Libya, 2011: The U.S. and NATO to the rescue again. For more than six months, almost daily missile attacks against the government and forces of Muammar Gaddafi as assorted Middle East jihadists assembled in Libya and battled the government on the ground. The predictable outcome came to be the jihadists now in control of parts of the country and fighting for the remaining parts.

The wartime allies showed their gratitude to Washington by assassinating the U.S. ambassador and three other Americans, presumably CIA, in the city of Benghazi.

Caucasus (Russia), mid-2000s to present: The National Endowment for Democracy and Freedom House have for many years been the leading American “non-government” institutions tasked with destabilizing, if not overthrowing, foreign governments which refuse to be subservient to the desires of U.S. foreign policy.

Both NGOs have backed militants in the Russian Caucasus area, one that has seen more than its share of terror stretching back to the Chechnyan actions of the 1990s. [Sibel Edmonds’ Boiling Frogs Post, “Barbarians at the Gate: Terrorism, the US, and the Subversion of Russia”, Aug. 30, 2012]

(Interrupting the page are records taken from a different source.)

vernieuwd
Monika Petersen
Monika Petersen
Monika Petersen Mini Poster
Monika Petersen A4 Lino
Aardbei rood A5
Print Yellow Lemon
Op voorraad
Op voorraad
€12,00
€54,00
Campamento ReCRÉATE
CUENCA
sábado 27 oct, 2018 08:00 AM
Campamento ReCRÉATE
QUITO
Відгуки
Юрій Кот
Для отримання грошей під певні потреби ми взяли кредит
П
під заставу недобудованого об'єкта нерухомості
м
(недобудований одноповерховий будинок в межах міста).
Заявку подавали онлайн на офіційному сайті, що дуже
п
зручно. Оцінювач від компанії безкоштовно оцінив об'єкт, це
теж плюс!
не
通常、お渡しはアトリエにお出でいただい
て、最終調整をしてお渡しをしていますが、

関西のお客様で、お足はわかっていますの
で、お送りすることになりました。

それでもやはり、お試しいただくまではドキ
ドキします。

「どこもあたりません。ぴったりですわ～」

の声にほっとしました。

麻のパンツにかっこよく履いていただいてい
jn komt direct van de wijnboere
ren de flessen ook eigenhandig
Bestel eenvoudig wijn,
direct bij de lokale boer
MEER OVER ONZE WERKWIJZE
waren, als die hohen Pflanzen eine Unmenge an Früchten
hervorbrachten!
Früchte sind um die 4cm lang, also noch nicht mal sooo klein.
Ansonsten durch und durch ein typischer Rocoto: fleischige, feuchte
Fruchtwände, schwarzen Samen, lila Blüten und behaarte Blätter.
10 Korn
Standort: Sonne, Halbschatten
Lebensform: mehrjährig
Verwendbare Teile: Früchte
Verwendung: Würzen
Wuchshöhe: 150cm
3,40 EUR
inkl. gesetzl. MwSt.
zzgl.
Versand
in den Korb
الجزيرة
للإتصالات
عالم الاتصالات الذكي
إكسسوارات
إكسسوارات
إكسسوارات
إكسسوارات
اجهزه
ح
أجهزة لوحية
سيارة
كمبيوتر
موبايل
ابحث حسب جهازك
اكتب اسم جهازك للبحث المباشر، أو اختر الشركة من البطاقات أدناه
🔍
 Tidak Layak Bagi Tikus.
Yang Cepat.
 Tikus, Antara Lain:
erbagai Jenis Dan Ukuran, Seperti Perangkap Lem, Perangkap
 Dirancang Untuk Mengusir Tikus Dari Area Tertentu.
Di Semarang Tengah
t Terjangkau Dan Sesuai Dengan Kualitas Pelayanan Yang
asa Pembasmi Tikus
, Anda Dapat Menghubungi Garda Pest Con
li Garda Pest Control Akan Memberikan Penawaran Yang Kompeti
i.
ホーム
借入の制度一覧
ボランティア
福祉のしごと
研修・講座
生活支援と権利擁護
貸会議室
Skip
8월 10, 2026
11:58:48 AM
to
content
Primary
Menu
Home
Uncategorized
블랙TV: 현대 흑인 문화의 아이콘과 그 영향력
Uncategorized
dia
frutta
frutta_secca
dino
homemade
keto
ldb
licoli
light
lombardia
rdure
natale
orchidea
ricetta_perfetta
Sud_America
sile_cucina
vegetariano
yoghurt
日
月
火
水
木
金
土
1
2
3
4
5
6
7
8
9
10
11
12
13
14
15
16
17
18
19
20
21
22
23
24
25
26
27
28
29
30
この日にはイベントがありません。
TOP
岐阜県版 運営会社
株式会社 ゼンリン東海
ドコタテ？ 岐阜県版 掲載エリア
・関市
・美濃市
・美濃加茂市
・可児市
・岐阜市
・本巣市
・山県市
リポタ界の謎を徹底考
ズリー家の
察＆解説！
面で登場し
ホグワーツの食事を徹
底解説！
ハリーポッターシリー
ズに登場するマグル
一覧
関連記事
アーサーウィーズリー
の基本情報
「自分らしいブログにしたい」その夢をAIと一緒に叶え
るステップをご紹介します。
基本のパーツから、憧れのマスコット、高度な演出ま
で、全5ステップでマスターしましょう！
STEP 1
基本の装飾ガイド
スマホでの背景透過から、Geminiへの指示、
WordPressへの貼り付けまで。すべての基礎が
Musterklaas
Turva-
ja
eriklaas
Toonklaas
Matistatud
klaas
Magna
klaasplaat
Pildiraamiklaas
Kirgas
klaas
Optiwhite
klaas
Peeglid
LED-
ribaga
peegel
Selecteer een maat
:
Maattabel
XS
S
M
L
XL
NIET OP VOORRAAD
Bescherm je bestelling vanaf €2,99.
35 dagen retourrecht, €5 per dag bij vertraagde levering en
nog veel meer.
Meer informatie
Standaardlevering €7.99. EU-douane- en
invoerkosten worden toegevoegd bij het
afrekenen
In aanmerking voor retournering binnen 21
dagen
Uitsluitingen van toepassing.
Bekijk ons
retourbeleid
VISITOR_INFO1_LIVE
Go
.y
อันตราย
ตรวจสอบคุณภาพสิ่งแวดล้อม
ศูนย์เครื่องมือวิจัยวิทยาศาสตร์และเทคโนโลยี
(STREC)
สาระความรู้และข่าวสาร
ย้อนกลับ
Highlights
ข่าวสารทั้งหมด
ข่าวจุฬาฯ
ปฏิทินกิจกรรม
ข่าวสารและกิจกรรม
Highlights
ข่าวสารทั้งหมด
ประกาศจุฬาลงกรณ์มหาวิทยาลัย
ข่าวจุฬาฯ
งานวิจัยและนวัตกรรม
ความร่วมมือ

William Blum is an author, historian, and renowned critic of U.S. foreign policy. He is the author of Killing Hope: U.S. Military and CIA Interventions Since World War II and Rogue State: A Guide to the World’s Only Superpower, among others. [This article originally appeared at the Anti-Empire Report,  http://williamblum.org/ .]

2 comments for “Which Side of the ‘War on Terror’?

  1. LD
    October 9, 2013 at 22:02

    This is such a great article. (Of course, there are more incidences than Blum identifies, but the piece would take a few hours to read.)

    “Which Side of the ‘War on Terror’?” Depends who you are asking. For the “power-brokers” (TPTB.) how about both sides? Like the War on Drugs, War on Poverty, the War on …World I & II & ______ (fill-in the blank,) if you support both sides, there’s an awful lot of bank to make for your power-brokering selves. (“War is a Racket,” (1935) General Smedley Butler)

    I’m reading “The Globalization of Poverty & The New World Order” (2003) by Michel Chossudovsky where he assiduously outlines how the concurrent neoliberal “structural reforms” that were demanded by the “London/DC/Paris Club” members in the IMF/WB/WTO mandates for debt “restructuring,” were predictably and specifically, in Bosnia, Kosovo, Somalia, Congo, & Rwanda, setting the stage for the actual ENHANCEMENT of the “players” involved in the War-on-Terrorism market sector, both sides (and as a de facto added benefit, the War-on-Drugs market sector, both sides, as accompaniment.)

    Again, cui bono?

    • Peter Loeb
      October 10, 2013 at 05:58

      Thanks for an excellent reply. I agree.